Differences in expression of male aggression between wild bonobos and chimpanzees

Maud Mouginot, Michael Wilson, N. Desai, and Martin Surbeck


Researchers investigating the evolution of human aggression look to our closest living relatives, bonobos (Pan paniscus) and chimpanzees (Pan troglodytes), as valuable sources of comparative data.1,2 Males in the two species exhibit contrasting patterns: male chimpanzees sexually coerce females3,4,5,6,7,8 and sometimes kill conspecifics,9,10,11,12 whereas male bonobos exhibit less sexual coercion13,14 and no reported killing.13 Among the various attempts to explain these species differences, the self-domestication hypothesis proposes negative fitness consequences of male aggression in bonobos.2,15,16 Nonetheless, the extent to which these species differ in overall rates of aggression remains unclear due to insufficiently comparable observation methods.17,18,19,20,21,22,23 We used 14 community-years of focal follow data—the gold standard for observational studies24—to compare rates of male aggression in 3 bonobo communities at the Kokolopori Bonobo Reserve, Democratic Republic of Congo, and 2 chimpanzee communities at Gombe National Park, Tanzania.
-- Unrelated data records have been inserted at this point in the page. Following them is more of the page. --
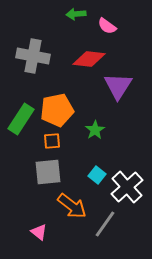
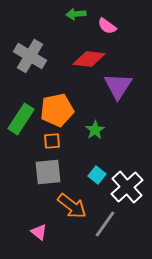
gray cross: moved 3 px left; rotated 20 degrees clockwise
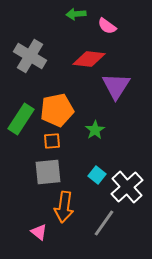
purple triangle: moved 2 px left
orange arrow: moved 8 px left, 1 px down; rotated 60 degrees clockwise
gray line: moved 1 px left, 1 px up
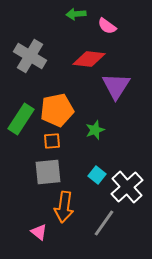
green star: rotated 12 degrees clockwise
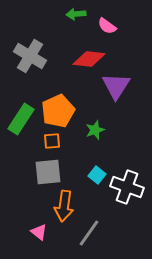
orange pentagon: moved 1 px right, 1 px down; rotated 12 degrees counterclockwise
white cross: rotated 28 degrees counterclockwise
orange arrow: moved 1 px up
gray line: moved 15 px left, 10 px down
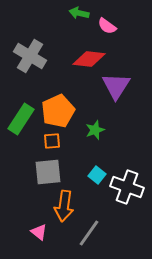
green arrow: moved 3 px right, 1 px up; rotated 18 degrees clockwise
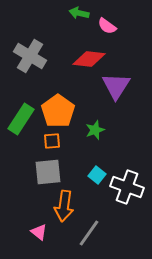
orange pentagon: rotated 12 degrees counterclockwise
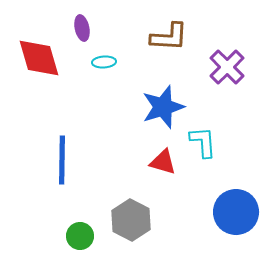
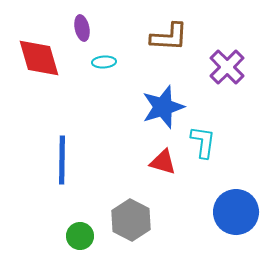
cyan L-shape: rotated 12 degrees clockwise
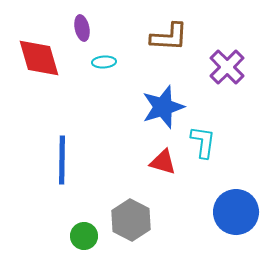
green circle: moved 4 px right
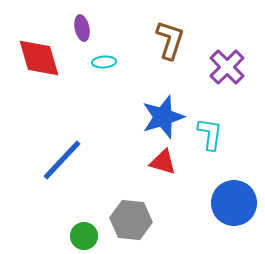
brown L-shape: moved 1 px right, 3 px down; rotated 75 degrees counterclockwise
blue star: moved 10 px down
cyan L-shape: moved 7 px right, 8 px up
blue line: rotated 42 degrees clockwise
blue circle: moved 2 px left, 9 px up
gray hexagon: rotated 21 degrees counterclockwise
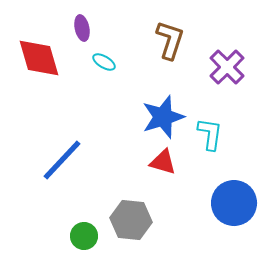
cyan ellipse: rotated 35 degrees clockwise
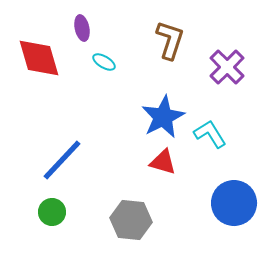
blue star: rotated 9 degrees counterclockwise
cyan L-shape: rotated 40 degrees counterclockwise
green circle: moved 32 px left, 24 px up
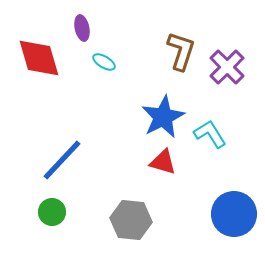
brown L-shape: moved 11 px right, 11 px down
blue circle: moved 11 px down
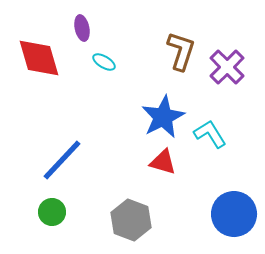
gray hexagon: rotated 15 degrees clockwise
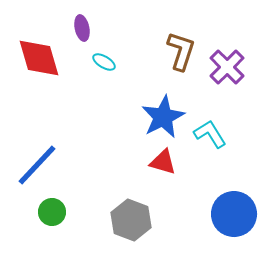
blue line: moved 25 px left, 5 px down
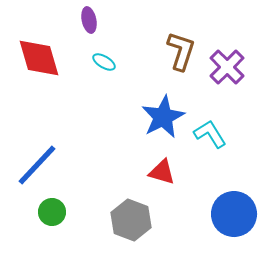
purple ellipse: moved 7 px right, 8 px up
red triangle: moved 1 px left, 10 px down
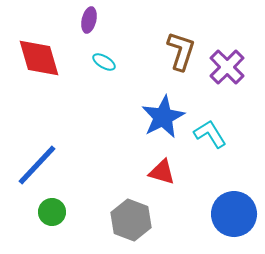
purple ellipse: rotated 25 degrees clockwise
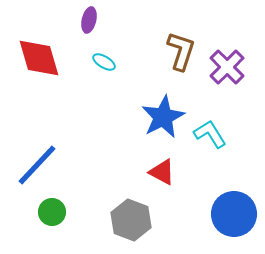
red triangle: rotated 12 degrees clockwise
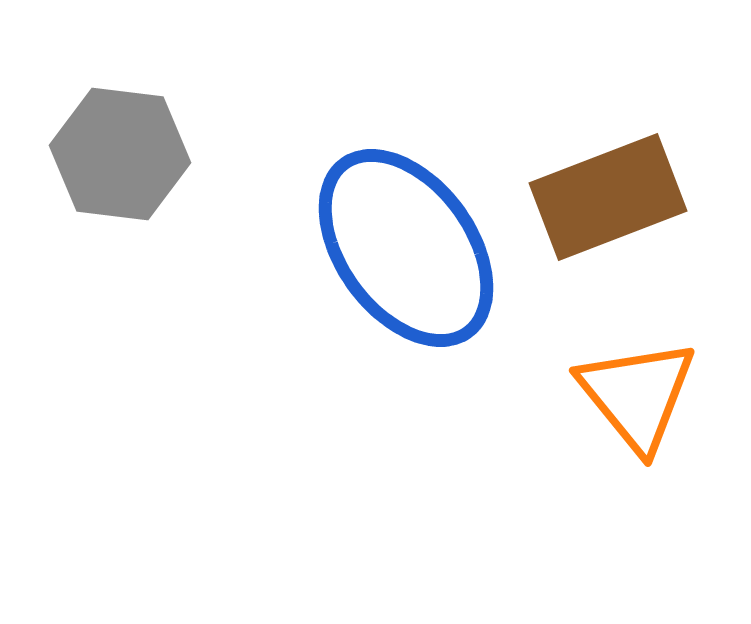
As expected, given that females commonly outrank males, we found that bonobos exhibited lower rates of male-female aggression and higher rates of female-male aggression than chimpanzees. Surprisingly, we found higher rates of male-male aggression among bonobos than chimpanzees even when limiting analyses to contact aggression. In both species, more aggressive males obtained higher mating success. Although our findings indicate that the frequency of male-male aggression does not parallel species difference in its intensity, they support the view that contrary to male chimpanzees, whose reproductive success depends on strong coalitions, male bonobos have more individualistic reproductive strategies.